(Material for this exercise begins)

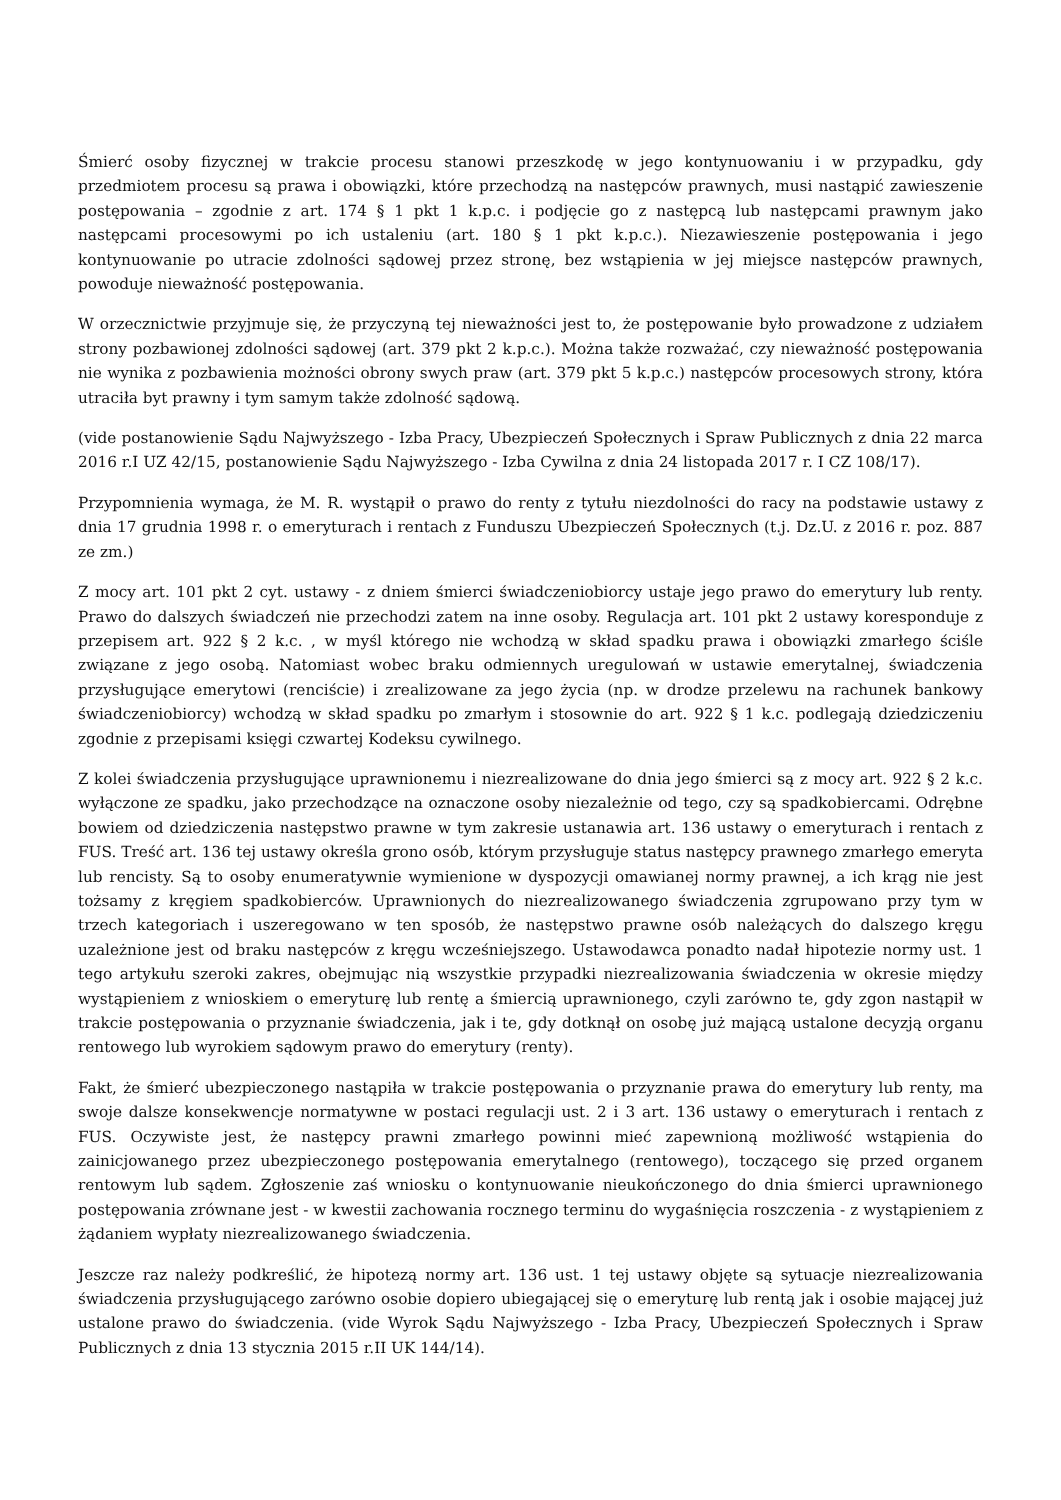Śmierć osoby fizycznej w trakcie procesu stanowi przeszkodę w jego kontynuowaniu i w przypadku, gdy przedmiotem procesu są prawa i obowiązki, które przechodzą na następców prawnych, musi nastąpić zawieszenie postępowania – zgodnie z art. 174 § 1 pkt 1 k.p.c. i podjęcie go z następcą lub następcami prawnym jako następcami procesowymi po ich ustaleniu (art. 180 § 1 pkt k.p.c.). Niezawieszenie postępowania i jego kontynuowanie po utracie zdolności sądowej przez stronę, bez wstąpienia w jej miejsce następców prawnych, powoduje nieważność postępowania.
W orzecznictwie przyjmuje się, że przyczyną tej nieważności jest to, że postępowanie było prowadzone z udziałem strony pozbawionej zdolności sądowej (art. 379 pkt 2 k.p.c.). Można także rozważać, czy nieważność postępowania nie wynika z pozbawienia możności obrony swych praw (art. 379 pkt 5 k.p.c.) następców procesowych strony, która utraciła byt prawny i tym samym także zdolność sądową.
(vide postanowienie Sądu Najwyższego - Izba Pracy, Ubezpieczeń Społecznych i Spraw Publicznych z dnia 22 marca 2016 r.I UZ 42/15, postanowienie Sądu Najwyższego - Izba Cywilna z dnia 24 listopada 2017 r. I CZ 108/17).
Przypomnienia wymaga, że M. R. wystąpił o prawo do renty z tytułu niezdolności do racy na podstawie ustawy z dnia 17 grudnia 1998 r. o emeryturach i rentach z Funduszu Ubezpieczeń Społecznych (t.j. Dz.U. z 2016 r. poz. 887 ze zm.)
Z mocy art. 101 pkt 2 cyt. ustawy - z dniem śmierci świadczeniobiorcy ustaje jego prawo do emerytury lub renty. Prawo do dalszych świadczeń nie przechodzi zatem na inne osoby. Regulacja art. 101 pkt 2 ustawy koresponduje z przepisem art. 922 § 2 k.c. , w myśl którego nie wchodzą w skład spadku prawa i obowiązki zmarłego ściśle związane z jego osobą. Natomiast wobec braku odmiennych uregulowań w ustawie emerytalnej, świadczenia przysługujące emerytowi (renciście) i zrealizowane za jego życia (np. w drodze przelewu na rachunek bankowy świadczeniobiorcy) wchodzą w skład spadku po zmarłym i stosownie do art. 922 § 1 k.c. podlegają dziedziczeniu zgodnie z przepisami księgi czwartej Kodeksu cywilnego.
Z kolei świadczenia przysługujące uprawnionemu i niezrealizowane do dnia jego śmierci są z mocy art. 922 § 2 k.c. wyłączone ze spadku, jako przechodzące na oznaczone osoby niezależnie od tego, czy są spadkobiercami. Odrębne bowiem od dziedziczenia następstwo prawne w tym zakresie ustanawia art. 136 ustawy o emeryturach i rentach z FUS. Treść art. 136 tej ustawy określa grono osób, którym przysługuje status następcy prawnego zmarłego emeryta lub rencisty. Są to osoby enumeratywnie wymienione w dyspozycji omawianej normy prawnej, a ich krąg nie jest tożsamy z kręgiem spadkobierców. Uprawnionych do niezrealizowanego świadczenia zgrupowano przy tym w trzech kategoriach i uszeregowano w ten sposób, że następstwo prawne osób należących do dalszego kręgu uzależnione jest od braku następców z kręgu wcześniejszego. Ustawodawca ponadto nadał hipotezie normy ust. 1 tego artykułu szeroki zakres, obejmując nią wszystkie przypadki niezrealizowania świadczenia w okresie między wystąpieniem z wnioskiem o emeryturę lub rentę a śmiercią uprawnionego, czyli zarówno te, gdy zgon nastąpił w trakcie postępowania o przyznanie świadczenia, jak i te, gdy dotknął on osobę już mającą ustalone decyzją organu rentowego lub wyrokiem sądowym prawo do emerytury (renty).
Fakt, że śmierć ubezpieczonego nastąpiła w trakcie postępowania o przyznanie prawa do emerytury lub renty, ma swoje dalsze konsekwencje normatywne w postaci regulacji ust. 2 i 3 art. 136 ustawy o emeryturach i rentach z FUS. Oczywiste jest, że następcy prawni zmarłego powinni mieć zapewnioną możliwość wstąpienia do zainicjowanego przez ubezpieczonego postępowania emerytalnego (rentowego), toczącego się przed organem rentowym lub sądem. Zgłoszenie zaś wniosku o kontynuowanie nieukończonego do dnia śmierci uprawnionego postępowania zrównane jest - w kwestii zachowania rocznego terminu do wygaśnięcia roszczenia - z wystąpieniem z żądaniem wypłaty niezrealizowanego świadczenia.
Jeszcze raz należy podkreślić, że hipotezą normy art. 136 ust. 1 tej ustawy objęte są sytuacje niezrealizowania świadczenia przysługującego zarówno osobie dopiero ubiegającej się o emeryturę lub rentą jak i osobie mającej już ustalone prawo do świadczenia. (vide Wyrok Sądu Najwyższego - Izba Pracy, Ubezpieczeń Społecznych i Spraw Publicznych z dnia 13 stycznia 2015 r.II UK 144/14).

(Material for this exercise ends)

» **Task brief**:
Please give an exact copy of the entries above, from the line with "(vide postanowienie Sądu" down to the line with "Przypomnienia wymaga, że", inclusive, and nothing else.

» **Exercise answer**:
(vide postanowienie Sądu Najwyższego - Izba Pracy, Ubezpieczeń Społecznych i Spraw Publicznych z dnia 22 marca 2016 r.I UZ 42/15, postanowienie Sądu Najwyższego - Izba Cywilna z dnia 24 listopada 2017 r. I CZ 108/17).
Przypomnienia wymaga, że M. R. wystąpił o prawo do renty z tytułu niezdolności do racy na podstawie ustawy z dnia 17 grudnia 1998 r. o emeryturach i rentach z Funduszu Ubezpieczeń Społecznych (t.j. Dz.U. z 2016 r. poz. 887 ze zm.)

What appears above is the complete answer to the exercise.